F. Counterclaim: Breach of Contract
Finally, the Kaplans assert as two additional counterclaims breach of contract and breach of the covenant of good faith and fair dealing. Again, these counterclaims arise from the same facts and the same conflict over Narragansett's duty to defend. Any claims of breach are as a formal matter premature. In this case, Narragansett merely seeks a declaratory judgment determining whether it has a duty to defend the Kaplans in the underlying suit. It is uncontested that Narragansett has provided the Kaplans with a defense up to this point. Massachusetts does not recognize the doctrine of anticipatory breach, Tucker v. Diamond , 2010 Mass.App.Div. 253 (2010) aff'd , 80 Mass.App.Ct. 1116, 957 N.E.2d 254 (2011) (citing Daniels v.
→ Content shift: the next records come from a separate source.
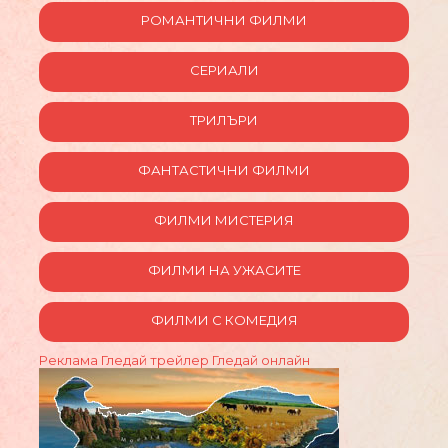
РОМАНТИЧНИ ФИЛМИ
СЕРИАЛИ
ТРИЛЪРИ
ФАНТАСТИЧНИ ФИЛМИ
ФИЛМИ МИСТЕРИЯ
ФИЛМИ НА УЖАСИТЕ
ФИЛМИ С КОМЕДИЯ
Реклама
Гледай трейлер
Гледай онлайн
Newton , 114 Mass. 530 (1874) ). Unless and until Narragansett fails to defend or indemnify the Kaplans, at a point when it is obligated to do so, there can be no breach of contract. Thus far, Narragansett has defended the Kaplans under a reservation and I will declare they have no duty to do so; there is no basis at this point to find Narragansett is or will be required to indemnify the Kaplans. No breach has occurred.
IV. CONCLUSION
For the reasons set forth above, I GRANT Narragansett's motion for summary judgment. In this connection, I declare that Narragansett owes the Kaplans no duty to defend them in the underlying Costello action; as a formal matter, I issue no declaratory judgment on Narragansett's duty to indemnify because the issue is not now ripe, if it ever will be.